▶ _Task to complete_
Extract each line of the entries below that contains the string "them", treating uppercase and lowercase letters as different.

▶ _Dataset extract_
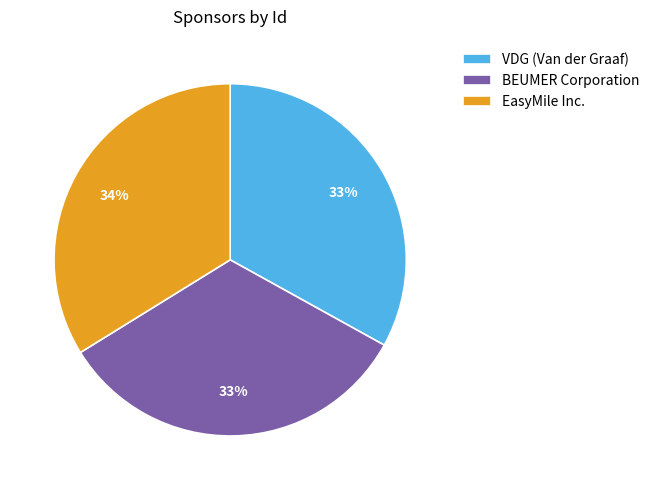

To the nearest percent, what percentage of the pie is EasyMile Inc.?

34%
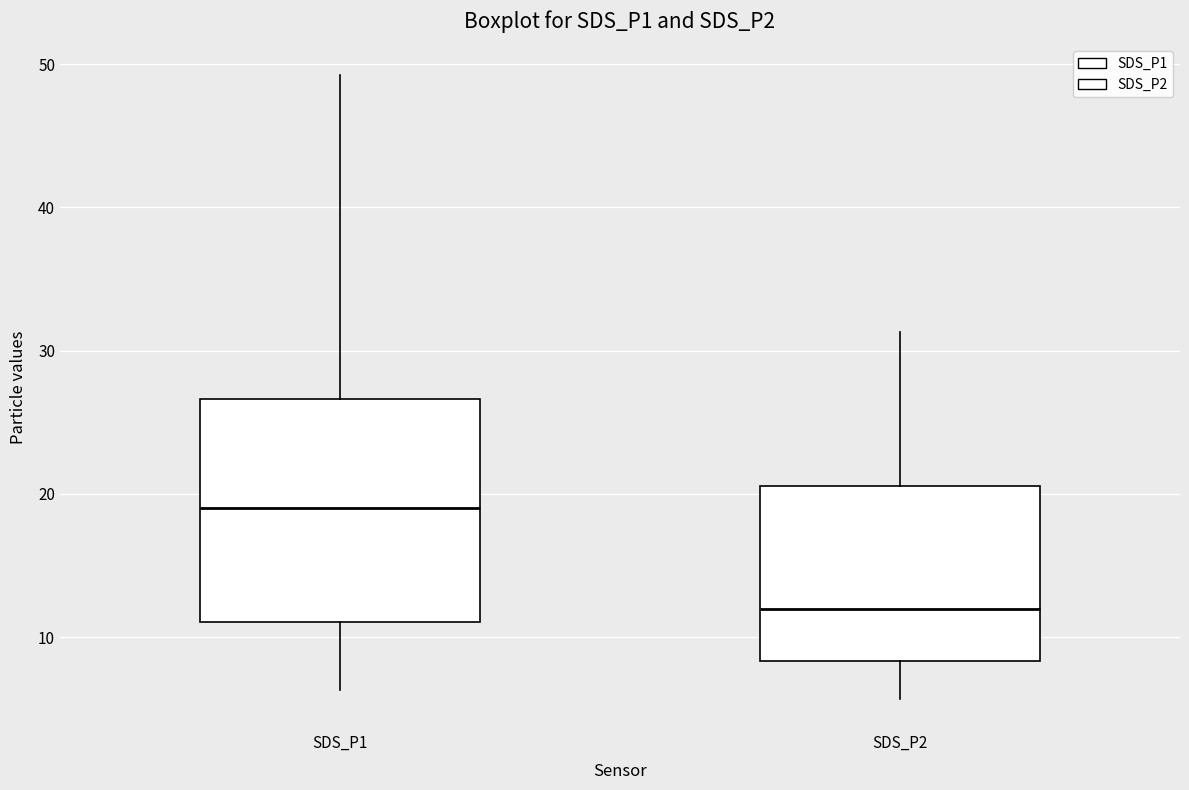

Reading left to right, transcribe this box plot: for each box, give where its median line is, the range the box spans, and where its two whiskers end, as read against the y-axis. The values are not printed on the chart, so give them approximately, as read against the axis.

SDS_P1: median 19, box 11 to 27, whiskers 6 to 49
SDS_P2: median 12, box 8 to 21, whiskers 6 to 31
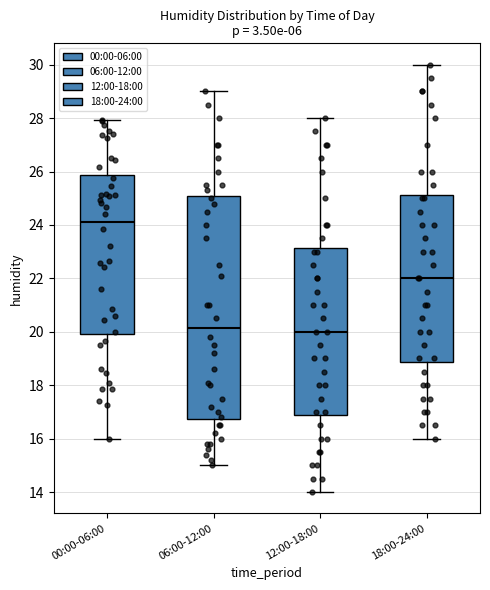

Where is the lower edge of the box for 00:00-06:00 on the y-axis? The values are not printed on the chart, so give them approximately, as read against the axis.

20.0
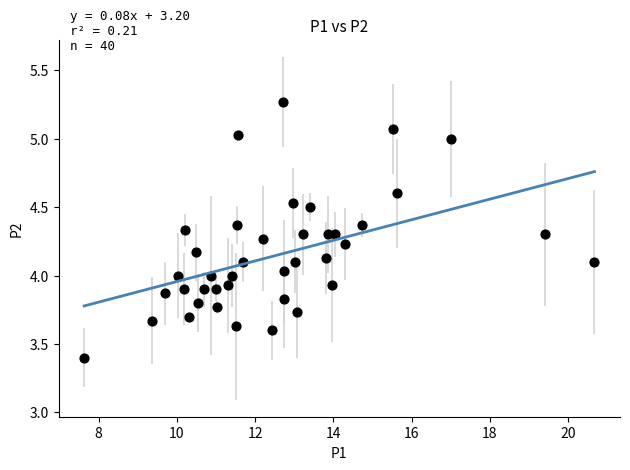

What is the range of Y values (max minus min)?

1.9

▶ _Solution to the problem_
Reading left to right, transcribe this box plot: for each box, give where its median line is, the range the box spans, and where its two whiskers end, as read against the y-axis. The values are not printed on the chart, so give them approximately, as read against the axis.
Where is the lower edge of the box for 00:00-06:00 on the y-axis? The values are not printed on the chart, so give them approximately, as read against the axis.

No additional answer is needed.